The nurse has a tremendous role in this case. This is why nurses working in the OR have to call a “time out” where everyone stops and identifies the patient and verifies why he or she is there and what procedure he or she needs to have done. Also, they count how many gauzes, sponges, and instruments they used and how many are left at the end of the procedure. All these are done to follow standards of care and guarantee patient safety. 

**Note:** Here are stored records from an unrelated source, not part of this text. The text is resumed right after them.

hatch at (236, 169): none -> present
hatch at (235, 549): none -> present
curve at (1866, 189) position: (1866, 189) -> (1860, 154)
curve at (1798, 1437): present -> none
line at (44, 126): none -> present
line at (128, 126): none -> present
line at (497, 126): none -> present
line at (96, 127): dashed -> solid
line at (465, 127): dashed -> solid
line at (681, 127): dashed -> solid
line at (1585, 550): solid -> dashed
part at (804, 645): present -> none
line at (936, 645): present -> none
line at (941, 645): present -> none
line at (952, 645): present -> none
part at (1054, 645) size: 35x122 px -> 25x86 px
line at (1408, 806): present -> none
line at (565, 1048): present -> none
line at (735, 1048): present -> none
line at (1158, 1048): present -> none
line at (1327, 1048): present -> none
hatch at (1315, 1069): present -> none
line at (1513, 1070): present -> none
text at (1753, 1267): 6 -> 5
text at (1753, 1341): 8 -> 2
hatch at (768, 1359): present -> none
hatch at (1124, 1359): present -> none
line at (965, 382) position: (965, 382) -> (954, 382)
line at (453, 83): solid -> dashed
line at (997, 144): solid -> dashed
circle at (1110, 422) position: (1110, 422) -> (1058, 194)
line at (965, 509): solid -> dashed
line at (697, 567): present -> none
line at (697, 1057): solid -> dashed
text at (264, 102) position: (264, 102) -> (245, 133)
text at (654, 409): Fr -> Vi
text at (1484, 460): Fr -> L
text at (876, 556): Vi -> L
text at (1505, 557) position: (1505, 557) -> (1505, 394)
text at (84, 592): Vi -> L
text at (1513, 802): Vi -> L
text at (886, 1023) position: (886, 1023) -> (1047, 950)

What contributes to surgical errors? A study in the past showed that Iran was the country with the highest number of surgical errors. In underdeveloped countries reporting errors is not common. Lack of properly trained surgeons, staff, surgeon-to-patient ratio, lack of instruments needed for surgery, etc. all contribute to surgical errors. 

As nurses, we can try our best to follow standards of care and even then we can make errors. Errors can be in the form of communication, system failure, due to fatigue, etc. It is up to us to speak up when we need help when we are tired when we need a break, when we cannot pick up a shift, when a machine is broken, or when we were not given a report. Being proactive helps nurses reduce medical errors and reduce patient safety events. 

We can avoid these kinds of surgical or medical errors by following the guidelines of mandatory reporting, working as a team, asking for help when we do not know something instead of just winging it, etc. 

Also, it is important to identify the patient by name and date of birth is possible. These are all simple guidelines we learned in nursing school that sometimes we can forget to do. We must not forget the most basic guidelines that ensure standard care.